Hyperparameter tuning is trial-and-error that burns $10K-100K in compute before you find settings that work
devtoolsdevtools0 views
You are fine-tuning a 7B model for medical Q&A. You need to choose: learning rate (1e-5? 3e-5? 1e-4?), batch size (4? 8? 16?), number of epochs (1? 3? 5?), LoRA rank (8? 16? 64?), warmup steps (100? 500?), weight decay (0? 0.01? 0.1?). That is 6 hyperparameters with 3-5 options each — 729 to 15,625 possible combinations. You cannot predict which combination will work without running the experiment. You run 20 experiments, each costing $200-500 in GPU compute. 17 produce garbage models. 3 look promising. You run the 3 promising configs for full training: $2,000 each. One gives good results. Total spend to find good hyperparameters: $10,000-15,000. The actual training run that produced the model: $2,000. You spent 5-7x more on the search than on the final training. So what?
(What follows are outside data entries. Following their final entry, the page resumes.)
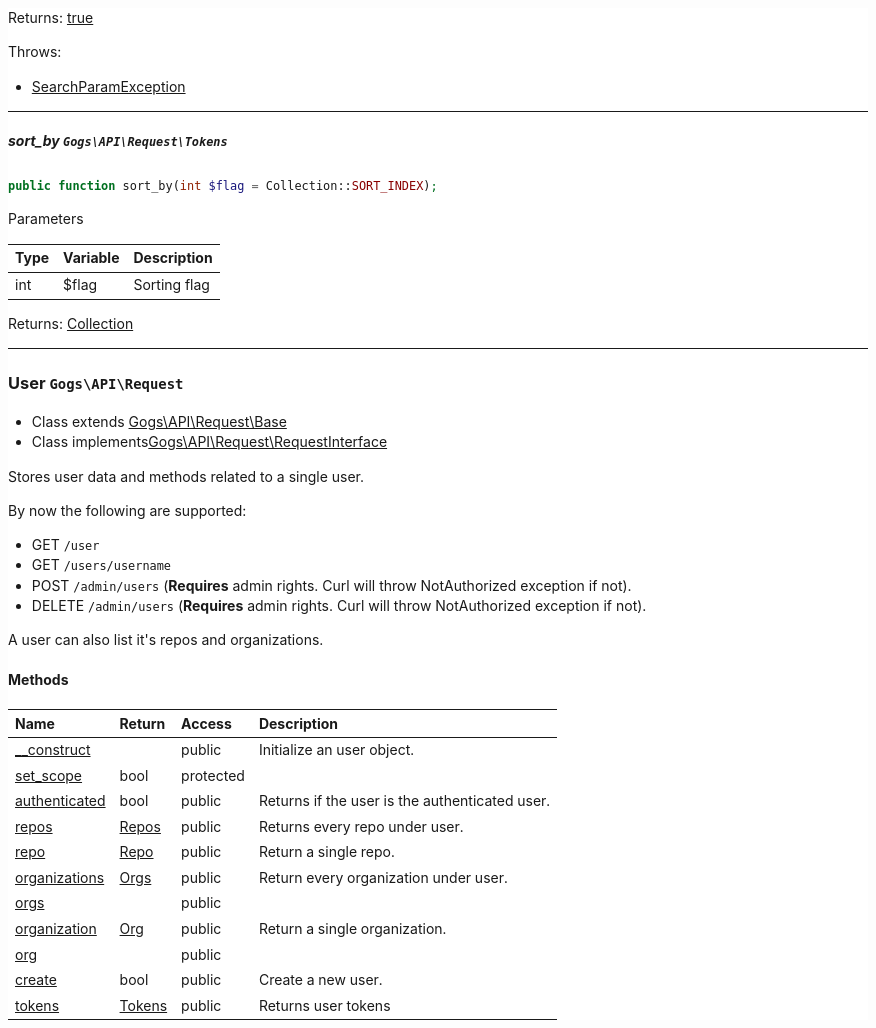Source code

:Returns: [true](#true-gogsapirequest)

Throws: 

* [SearchParamException](#searchparamexception-gogsapirequestexception "Exception: Gogs\API\Request\Exception\SearchParamException")

---


##### sort_by `Gogs\API\Request\Tokens`
```php
public function sort_by(int $flag = Collection::SORT_INDEX);
```

Parameters

| Type | Variable | Description |
|---   |---       |---          |
|int   |$flag     |Sorting flag|

Returns: [Collection](#collection-gogslib)

---


### User `Gogs\API\Request`


* Class extends [Gogs\API\Request\Base](#base-gogsapirequest)
* Class implements[Gogs\API\Request\RequestInterface](#requestinterface-gogsapirequest)

Stores user data and methods related to a single user.

By now the following are supported:

 * GET `/user`
 * GET `/users/username`
 * POST `/admin/users` (**Requires** admin rights. Curl will throw NotAuthorized exception if not).
 * DELETE `/admin/users` (**Requires** admin rights. Curl will throw NotAuthorized exception if not).

A user can also list it's repos and organizations.

#### Methods

|Name                                              |Return                          |Access   |Description                                    |
|:---                                              |:---                            |:---     |:---                                           |
|[__construct](#__construct-gogsapirequestuser)    |                                |public   | Initialize an user object.                    |
|[set_scope](#set_scope-gogsapirequestuser)        |bool                            |protected|                                               |
|[authenticated](#authenticated-gogsapirequestuser)|bool                            |public   | Returns if the user is the authenticated user.|
|[repos](#repos-gogsapirequestuser)                |[Repos](#repos-gogsapirequest)  |public   | Returns every repo under user.                |
|[repo](#repo-gogsapirequestuser)                  |[Repo](#repo-gogsapirequest)    |public   | Return a single repo.                         |
|[organizations](#organizations-gogsapirequestuser)|[Orgs](#orgs-gogsapirequest)    |public   | Return every organization under user.         |
|[orgs](#orgs-gogsapirequestuser)                  |                                |public   |                                               |
|[organization](#organization-gogsapirequestuser)  |[Org](#org-gogsapirequest)      |public   | Return a single organization.                 |
|[org](#org-gogsapirequestuser)                    |                                |public   |                                               |
|[create](#create-gogsapirequestuser)              |bool                            |public   | Create a new user.                            |
|[tokens](#tokens-gogsapirequestuser)              |[Tokens](#tokens-gogsapirequest)|public   | Returns user tokens                           |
Hyperparameter search is the dirty secret of ML: most of the cost and time goes not into training the model but into figuring out what settings to train with. Automated search methods (Bayesian optimization, Optuna, Ray Tune) reduce the number of trials from 100s to 20-50 but do not eliminate the trial-and-error nature. Transfer learning of hyperparameters (if lr=3e-5 worked on model X, it probably works on model Y) is common wisdom but not reliable — a new dataset or different model size invalidates prior settings. Why does this persist? The relationship between hyperparameters and model quality is non-convex, non-linear, and dataset-dependent. There is no closed-form solution. The loss landscape changes with every combination. ML research publishes the final hyperparameters but not the 50 failed experiments that preceded them, creating a survivorship bias where every paper looks like the authors chose the right settings on the first try.
Evidence
Google's NAS (Neural Architecture Search) paper spent $150K in compute on architecture search alone. Optuna and Ray Tune reduce trials but typical fine-tuning still requires 15-30 experiments. No tool predicts optimal hyperparameters for a new dataset. Weights & Biases sweeps data shows 30-50% of runs produce unusable models. ML papers rarely publish failed experiment counts.